> Exercise details
Return the lines from the one containing "longitude: 121.0530" through the one containing "latitude: 65.6439", both included, without changing a character.

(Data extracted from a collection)
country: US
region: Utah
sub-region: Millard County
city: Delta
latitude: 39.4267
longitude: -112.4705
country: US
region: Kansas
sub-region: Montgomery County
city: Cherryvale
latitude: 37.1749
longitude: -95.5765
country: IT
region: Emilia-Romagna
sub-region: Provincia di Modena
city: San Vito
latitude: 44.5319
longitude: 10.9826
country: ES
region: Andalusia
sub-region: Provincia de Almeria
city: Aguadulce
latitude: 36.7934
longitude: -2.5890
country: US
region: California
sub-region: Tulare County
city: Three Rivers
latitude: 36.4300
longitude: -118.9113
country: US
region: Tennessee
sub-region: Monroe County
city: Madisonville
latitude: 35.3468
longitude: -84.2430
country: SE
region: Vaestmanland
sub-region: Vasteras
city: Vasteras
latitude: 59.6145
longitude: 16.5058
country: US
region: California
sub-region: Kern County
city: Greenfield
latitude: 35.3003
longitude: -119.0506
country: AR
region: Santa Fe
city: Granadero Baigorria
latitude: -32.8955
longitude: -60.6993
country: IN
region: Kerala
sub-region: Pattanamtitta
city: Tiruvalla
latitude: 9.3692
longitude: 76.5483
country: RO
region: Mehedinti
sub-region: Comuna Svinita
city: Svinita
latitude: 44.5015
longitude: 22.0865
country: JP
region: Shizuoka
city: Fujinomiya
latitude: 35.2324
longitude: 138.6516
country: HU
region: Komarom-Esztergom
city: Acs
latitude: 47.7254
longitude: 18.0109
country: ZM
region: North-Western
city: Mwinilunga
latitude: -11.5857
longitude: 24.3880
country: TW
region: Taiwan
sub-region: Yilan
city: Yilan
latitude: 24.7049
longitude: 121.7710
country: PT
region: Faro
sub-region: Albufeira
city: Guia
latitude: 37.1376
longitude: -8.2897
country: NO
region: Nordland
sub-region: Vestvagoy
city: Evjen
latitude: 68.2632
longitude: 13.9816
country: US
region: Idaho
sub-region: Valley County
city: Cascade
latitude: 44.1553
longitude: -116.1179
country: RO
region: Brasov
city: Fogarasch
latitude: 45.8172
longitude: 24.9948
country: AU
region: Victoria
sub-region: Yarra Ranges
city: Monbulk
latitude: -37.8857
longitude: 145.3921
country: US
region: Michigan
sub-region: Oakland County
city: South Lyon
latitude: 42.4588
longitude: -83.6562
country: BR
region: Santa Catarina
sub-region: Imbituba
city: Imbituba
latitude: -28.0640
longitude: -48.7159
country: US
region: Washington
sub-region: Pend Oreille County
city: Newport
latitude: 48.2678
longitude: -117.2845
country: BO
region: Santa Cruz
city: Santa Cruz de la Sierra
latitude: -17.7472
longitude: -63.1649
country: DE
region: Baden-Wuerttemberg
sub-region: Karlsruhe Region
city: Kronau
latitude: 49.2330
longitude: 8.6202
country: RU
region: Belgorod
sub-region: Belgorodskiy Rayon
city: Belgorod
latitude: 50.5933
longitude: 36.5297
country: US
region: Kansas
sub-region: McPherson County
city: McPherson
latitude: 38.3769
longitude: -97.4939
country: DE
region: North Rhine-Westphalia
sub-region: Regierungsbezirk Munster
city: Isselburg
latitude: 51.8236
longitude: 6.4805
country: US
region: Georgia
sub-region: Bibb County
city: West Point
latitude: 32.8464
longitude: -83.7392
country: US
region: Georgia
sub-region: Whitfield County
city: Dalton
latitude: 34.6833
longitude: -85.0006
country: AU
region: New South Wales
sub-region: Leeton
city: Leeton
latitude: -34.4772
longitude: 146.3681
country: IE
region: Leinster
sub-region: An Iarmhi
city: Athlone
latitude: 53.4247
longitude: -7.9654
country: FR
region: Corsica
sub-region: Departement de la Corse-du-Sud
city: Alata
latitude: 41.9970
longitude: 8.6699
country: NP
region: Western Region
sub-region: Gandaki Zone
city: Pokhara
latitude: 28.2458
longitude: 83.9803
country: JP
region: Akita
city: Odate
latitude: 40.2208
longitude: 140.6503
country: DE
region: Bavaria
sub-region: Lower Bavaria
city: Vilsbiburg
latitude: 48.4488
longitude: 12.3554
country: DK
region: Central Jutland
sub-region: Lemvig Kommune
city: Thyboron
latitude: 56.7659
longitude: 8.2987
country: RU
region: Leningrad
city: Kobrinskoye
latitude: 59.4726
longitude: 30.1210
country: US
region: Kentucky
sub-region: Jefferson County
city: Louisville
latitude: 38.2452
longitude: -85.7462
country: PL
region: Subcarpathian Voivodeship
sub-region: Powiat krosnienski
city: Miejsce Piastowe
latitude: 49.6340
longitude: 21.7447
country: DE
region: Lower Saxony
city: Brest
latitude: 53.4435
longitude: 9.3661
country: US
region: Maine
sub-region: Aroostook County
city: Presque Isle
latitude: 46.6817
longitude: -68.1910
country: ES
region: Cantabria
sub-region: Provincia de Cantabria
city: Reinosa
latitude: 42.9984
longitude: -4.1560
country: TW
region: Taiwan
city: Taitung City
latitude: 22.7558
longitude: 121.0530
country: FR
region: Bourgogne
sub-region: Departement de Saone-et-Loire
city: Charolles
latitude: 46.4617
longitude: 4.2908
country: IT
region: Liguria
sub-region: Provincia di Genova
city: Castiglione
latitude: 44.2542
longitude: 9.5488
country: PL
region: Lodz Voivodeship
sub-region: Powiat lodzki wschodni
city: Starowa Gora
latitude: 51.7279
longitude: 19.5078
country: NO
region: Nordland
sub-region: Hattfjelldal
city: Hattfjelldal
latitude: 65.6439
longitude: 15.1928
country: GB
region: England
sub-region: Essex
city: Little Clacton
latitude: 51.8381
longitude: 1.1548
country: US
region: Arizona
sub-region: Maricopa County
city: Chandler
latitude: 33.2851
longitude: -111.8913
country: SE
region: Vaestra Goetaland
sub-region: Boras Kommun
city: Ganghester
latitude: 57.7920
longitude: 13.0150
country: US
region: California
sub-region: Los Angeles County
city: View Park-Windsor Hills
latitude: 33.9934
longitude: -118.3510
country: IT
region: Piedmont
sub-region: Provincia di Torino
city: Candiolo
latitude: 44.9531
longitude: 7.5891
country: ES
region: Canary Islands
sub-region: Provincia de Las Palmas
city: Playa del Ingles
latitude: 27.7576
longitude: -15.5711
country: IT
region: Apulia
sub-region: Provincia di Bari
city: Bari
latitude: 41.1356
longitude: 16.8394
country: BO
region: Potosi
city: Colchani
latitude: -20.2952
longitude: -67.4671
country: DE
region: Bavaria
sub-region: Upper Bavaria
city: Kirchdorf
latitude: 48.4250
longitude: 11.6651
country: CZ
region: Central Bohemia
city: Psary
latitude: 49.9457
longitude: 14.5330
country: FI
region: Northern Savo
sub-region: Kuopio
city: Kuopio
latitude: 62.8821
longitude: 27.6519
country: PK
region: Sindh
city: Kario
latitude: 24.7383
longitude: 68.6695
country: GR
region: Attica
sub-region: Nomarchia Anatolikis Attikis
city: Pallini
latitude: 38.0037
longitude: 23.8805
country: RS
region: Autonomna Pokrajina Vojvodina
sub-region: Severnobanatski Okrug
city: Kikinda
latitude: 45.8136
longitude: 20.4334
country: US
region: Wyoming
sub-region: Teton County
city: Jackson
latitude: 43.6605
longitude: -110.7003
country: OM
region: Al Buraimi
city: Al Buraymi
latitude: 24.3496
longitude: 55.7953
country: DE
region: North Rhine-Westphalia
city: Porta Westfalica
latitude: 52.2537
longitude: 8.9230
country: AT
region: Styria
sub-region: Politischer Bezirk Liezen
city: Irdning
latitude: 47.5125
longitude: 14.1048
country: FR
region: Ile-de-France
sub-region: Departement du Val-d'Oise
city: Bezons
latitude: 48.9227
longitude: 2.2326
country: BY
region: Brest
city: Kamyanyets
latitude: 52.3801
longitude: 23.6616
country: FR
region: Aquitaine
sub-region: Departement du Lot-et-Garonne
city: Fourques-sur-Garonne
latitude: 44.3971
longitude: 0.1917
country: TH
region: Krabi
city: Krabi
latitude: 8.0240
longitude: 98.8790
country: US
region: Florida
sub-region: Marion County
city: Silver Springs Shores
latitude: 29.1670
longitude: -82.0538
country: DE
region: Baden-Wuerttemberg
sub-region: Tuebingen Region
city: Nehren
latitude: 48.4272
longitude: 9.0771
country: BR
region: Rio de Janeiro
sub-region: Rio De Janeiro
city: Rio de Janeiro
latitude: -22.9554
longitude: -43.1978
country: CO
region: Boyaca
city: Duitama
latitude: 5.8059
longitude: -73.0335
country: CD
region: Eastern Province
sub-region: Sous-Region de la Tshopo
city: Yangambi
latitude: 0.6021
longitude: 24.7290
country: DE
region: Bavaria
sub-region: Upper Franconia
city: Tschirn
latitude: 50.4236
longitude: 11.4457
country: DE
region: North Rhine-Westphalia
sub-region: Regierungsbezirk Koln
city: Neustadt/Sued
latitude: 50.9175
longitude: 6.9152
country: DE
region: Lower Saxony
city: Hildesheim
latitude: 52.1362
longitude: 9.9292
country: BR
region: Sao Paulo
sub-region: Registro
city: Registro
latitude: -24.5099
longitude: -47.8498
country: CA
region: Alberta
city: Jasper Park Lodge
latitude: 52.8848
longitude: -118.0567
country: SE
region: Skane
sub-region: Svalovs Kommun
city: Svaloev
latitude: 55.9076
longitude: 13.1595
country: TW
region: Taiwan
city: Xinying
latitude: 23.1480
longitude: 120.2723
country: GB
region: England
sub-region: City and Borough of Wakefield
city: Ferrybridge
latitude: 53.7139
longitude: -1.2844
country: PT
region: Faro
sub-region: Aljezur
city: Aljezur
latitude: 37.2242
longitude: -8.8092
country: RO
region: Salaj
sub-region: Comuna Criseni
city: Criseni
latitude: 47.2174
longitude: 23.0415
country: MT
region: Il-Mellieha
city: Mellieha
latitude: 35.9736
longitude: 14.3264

> Exercise answer
longitude: 121.0530
country: FR
region: Bourgogne
sub-region: Departement de Saone-et-Loire
city: Charolles
latitude: 46.4617
longitude: 4.2908
country: IT
region: Liguria
sub-region: Provincia di Genova
city: Castiglione
latitude: 44.2542
longitude: 9.5488
country: PL
region: Lodz Voivodeship
sub-region: Powiat lodzki wschodni
city: Starowa Gora
latitude: 51.7279
longitude: 19.5078
country: NO
region: Nordland
sub-region: Hattfjelldal
city: Hattfjelldal
latitude: 65.6439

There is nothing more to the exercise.